# [TASK STATEMENT]
The expected output is every entry, repeated word for word.

# [DATA FOR THIS TASK]
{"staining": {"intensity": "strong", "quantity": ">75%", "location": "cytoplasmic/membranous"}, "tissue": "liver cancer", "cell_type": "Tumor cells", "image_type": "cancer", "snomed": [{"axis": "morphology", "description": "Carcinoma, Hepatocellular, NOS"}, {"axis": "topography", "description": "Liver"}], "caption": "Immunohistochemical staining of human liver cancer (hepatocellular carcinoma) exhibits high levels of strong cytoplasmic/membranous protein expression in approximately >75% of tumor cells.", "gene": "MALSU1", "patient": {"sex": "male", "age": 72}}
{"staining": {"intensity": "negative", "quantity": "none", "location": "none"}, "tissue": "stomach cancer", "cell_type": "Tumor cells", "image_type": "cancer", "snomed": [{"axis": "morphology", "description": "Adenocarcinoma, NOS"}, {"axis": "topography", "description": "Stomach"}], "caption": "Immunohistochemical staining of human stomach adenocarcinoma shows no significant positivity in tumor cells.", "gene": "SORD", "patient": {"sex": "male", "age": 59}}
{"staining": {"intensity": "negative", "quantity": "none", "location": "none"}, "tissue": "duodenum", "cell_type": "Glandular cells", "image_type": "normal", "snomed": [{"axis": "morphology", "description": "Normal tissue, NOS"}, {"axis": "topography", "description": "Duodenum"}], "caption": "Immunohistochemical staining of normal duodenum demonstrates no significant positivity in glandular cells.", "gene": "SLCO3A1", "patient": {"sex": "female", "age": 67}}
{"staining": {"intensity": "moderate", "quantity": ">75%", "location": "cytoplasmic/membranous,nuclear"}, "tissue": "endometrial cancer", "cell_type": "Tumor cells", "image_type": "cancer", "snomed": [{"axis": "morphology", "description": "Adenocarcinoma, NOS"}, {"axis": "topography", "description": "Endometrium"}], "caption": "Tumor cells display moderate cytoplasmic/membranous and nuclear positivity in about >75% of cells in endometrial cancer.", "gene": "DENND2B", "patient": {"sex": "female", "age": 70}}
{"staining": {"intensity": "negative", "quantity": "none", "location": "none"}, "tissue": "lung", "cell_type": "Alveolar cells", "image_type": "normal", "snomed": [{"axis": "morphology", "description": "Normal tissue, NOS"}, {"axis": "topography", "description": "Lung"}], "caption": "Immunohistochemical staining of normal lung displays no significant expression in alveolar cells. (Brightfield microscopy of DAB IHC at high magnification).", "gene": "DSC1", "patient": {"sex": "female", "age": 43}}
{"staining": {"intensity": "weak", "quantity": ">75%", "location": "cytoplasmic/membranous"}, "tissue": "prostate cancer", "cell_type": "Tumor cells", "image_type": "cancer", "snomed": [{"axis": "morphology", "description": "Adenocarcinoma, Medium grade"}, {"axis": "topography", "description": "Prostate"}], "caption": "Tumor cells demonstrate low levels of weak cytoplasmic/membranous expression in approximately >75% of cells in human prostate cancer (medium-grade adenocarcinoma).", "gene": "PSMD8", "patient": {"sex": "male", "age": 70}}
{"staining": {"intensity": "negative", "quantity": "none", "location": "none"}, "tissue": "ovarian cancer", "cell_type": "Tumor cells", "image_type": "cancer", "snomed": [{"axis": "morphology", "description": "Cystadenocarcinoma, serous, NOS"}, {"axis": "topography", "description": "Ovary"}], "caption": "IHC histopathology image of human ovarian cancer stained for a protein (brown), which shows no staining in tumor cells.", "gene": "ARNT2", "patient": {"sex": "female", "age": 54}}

# [SOLUTION FOR THIS TASK]
{"staining": {"intensity": "strong", "quantity": ">75%", "location": "cytoplasmic/membranous"}, "tissue": "liver cancer", "cell_type": "Tumor cells", "image_type": "cancer", "snomed": [{"axis": "morphology", "description": "Carcinoma, Hepatocellular, NOS"}, {"axis": "topography", "description": "Liver"}], "caption": "Immunohistochemical staining of human liver cancer (hepatocellular carcinoma) exhibits high levels of strong cytoplasmic/membranous protein expression in approximately >75% of tumor cells.", "gene": "MALSU1", "patient": {"sex": "male", "age": 72}}
{"staining": {"intensity": "negative", "quantity": "none", "location": "none"}, "tissue": "stomach cancer", "cell_type": "Tumor cells", "image_type": "cancer", "snomed": [{"axis": "morphology", "description": "Adenocarcinoma, NOS"}, {"axis": "topography", "description": "Stomach"}], "caption": "Immunohistochemical staining of human stomach adenocarcinoma shows no significant positivity in tumor cells.", "gene": "SORD", "patient": {"sex": "male", "age": 59}}
{"staining": {"intensity": "negative", "quantity": "none", "location": "none"}, "tissue": "duodenum", "cell_type": "Glandular cells", "image_type": "normal", "snomed": [{"axis": "morphology", "description": "Normal tissue, NOS"}, {"axis": "topography", "description": "Duodenum"}], "caption": "Immunohistochemical staining of normal duodenum demonstrates no significant positivity in glandular cells.", "gene": "SLCO3A1", "patient": {"sex": "female", "age": 67}}
{"staining": {"intensity": "moderate", "quantity": ">75%", "location": "cytoplasmic/membranous,nuclear"}, "tissue": "endometrial cancer", "cell_type": "Tumor cells", "image_type": "cancer", "snomed": [{"axis": "morphology", "description": "Adenocarcinoma, NOS"}, {"axis": "topography", "description": "Endometrium"}], "caption": "Tumor cells display moderate cytoplasmic/membranous and nuclear positivity in about >75% of cells in endometrial cancer.", "gene": "DENND2B", "patient": {"sex": "female", "age": 70}}
{"staining": {"intensity": "negative", "quantity": "none", "location": "none"}, "tissue": "lung", "cell_type": "Alveolar cells", "image_type": "normal", "snomed": [{"axis": "morphology", "description": "Normal tissue, NOS"}, {"axis": "topography", "description": "Lung"}], "caption": "Immunohistochemical staining of normal lung displays no significant expression in alveolar cells. (Brightfield microscopy of DAB IHC at high magnification).", "gene": "DSC1", "patient": {"sex": "female", "age": 43}}
{"staining": {"intensity": "weak", "quantity": ">75%", "location": "cytoplasmic/membranous"}, "tissue": "prostate cancer", "cell_type": "Tumor cells", "image_type": "cancer", "snomed": [{"axis": "morphology", "description": "Adenocarcinoma, Medium grade"}, {"axis": "topography", "description": "Prostate"}], "caption": "Tumor cells demonstrate low levels of weak cytoplasmic/membranous expression in approximately >75% of cells in human prostate cancer (medium-grade adenocarcinoma).", "gene": "PSMD8", "patient": {"sex": "male", "age": 70}}
{"staining": {"intensity": "negative", "quantity": "none", "location": "none"}, "tissue": "ovarian cancer", "cell_type": "Tumor cells", "image_type": "cancer", "snomed": [{"axis": "morphology", "description": "Cystadenocarcinoma, serous, NOS"}, {"axis": "topography", "description": "Ovary"}], "caption": "IHC histopathology image of human ovarian cancer stained for a protein (brown), which shows no staining in tumor cells.", "gene": "ARNT2", "patient": {"sex": "female", "age": 54}}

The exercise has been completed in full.